Okay. I’ve always loved school. I’ve always, I’m an overachiever and I think it’s fun. So it’s not like over achiever because I need somebody else’s accolade. I derive pleasure from hard work and like achievement. So from, I was captain of the patrols in fifth grade. Okay. That’s the safety patrols to make sure that everybody in school was A-okay. Like I’ve always, and I’ve ran a campaign at a sash and I had a badge and it’s the captain on it and um, and he had to learn how to like fold your belt. Anyway, I took great pride in it all. I’ve always loved leading and I’ve always been the um, like anti bully campaigner.  So I was always very popular and I, and I liked using my popularity to create equity and that is what I still do right now. I want to make people feel good. And so I think it started at a very young age and then.. And then again in high school, his class president LOL. I was very aware and that was very, I stood up for people. I just stood up for the kids and because I was quote unquote cool, I was able to get the cool kids to be nicer cause I was a nerd. I was a cool nerd. So I was living in both worlds. And as the seeing both sides and also like for the kids that were struggling, a lot of the younger like underclassmen, I would like make incentives cause I, I would be like, I’ll take you to lunch, mind you, like look at a $2 lunch if you get on the honor roll.   And so we’re like, you know, try to use my leadership roles to affect a change. And so now with like syncopated ladies, we just perform for example in, um, Folsom state prison. But the way we were brought there is because the work we created online and we, they knew we had choreographies and pieces of work that could speak to the inmates and give them hope and um, inspiration. And fortunately that’s what happened. And we got so many beautiful messages. For example, one of the inmates said it was the first time in 20 years that he felt free. And so for me, like that’s how education and empowerment come together cause I studied filmmaking at Columbia and I knew going in I was like, I’m going to put tap dance and dance on film and television and that’s how I’m going to change the world.

If your history is any indication of what’s to come, then I’d say you will be changing the world. 

Thanks Dana Wilson. Thank you so much. We’ll Do it together. 

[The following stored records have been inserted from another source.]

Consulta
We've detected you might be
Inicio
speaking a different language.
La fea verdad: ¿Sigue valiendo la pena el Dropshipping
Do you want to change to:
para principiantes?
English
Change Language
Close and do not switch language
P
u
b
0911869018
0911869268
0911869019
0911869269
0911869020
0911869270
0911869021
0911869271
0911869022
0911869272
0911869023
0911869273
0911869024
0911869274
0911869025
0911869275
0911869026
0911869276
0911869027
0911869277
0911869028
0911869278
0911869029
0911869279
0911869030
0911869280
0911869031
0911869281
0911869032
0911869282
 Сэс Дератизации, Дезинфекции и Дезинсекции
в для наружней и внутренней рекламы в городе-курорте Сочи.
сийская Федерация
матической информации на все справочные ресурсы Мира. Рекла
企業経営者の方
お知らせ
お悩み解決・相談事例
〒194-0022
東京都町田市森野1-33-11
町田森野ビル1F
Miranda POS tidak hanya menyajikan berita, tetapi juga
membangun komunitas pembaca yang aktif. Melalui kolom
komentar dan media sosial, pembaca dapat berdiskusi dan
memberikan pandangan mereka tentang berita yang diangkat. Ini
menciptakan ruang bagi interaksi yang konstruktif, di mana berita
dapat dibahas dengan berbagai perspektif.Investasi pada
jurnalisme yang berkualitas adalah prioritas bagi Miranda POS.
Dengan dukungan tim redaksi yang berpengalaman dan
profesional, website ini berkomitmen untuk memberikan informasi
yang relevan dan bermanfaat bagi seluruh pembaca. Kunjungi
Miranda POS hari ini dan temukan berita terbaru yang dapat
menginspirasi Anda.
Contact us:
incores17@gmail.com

Yeah.  Ah, thank you so much. You’re an inspiration. Alright, in Chloe’s story, her mom always saw great things for her and several other people stepped into the picture because they saw her potential. That’s not a tremendously uncommon narrative, but what is unique and most appealing to me about Chloe’s story is that the guidance and generosity extended by others was not only matched but exceeded by her appetite for hard work and her big picture vision of how she will change the world. My biggest takeaway from this conversation with Chloe is that education and empowerment really go hand in hand and if we’re doing it well, one leads directly to the other. Thank you so much for listening and I will talk to you soon.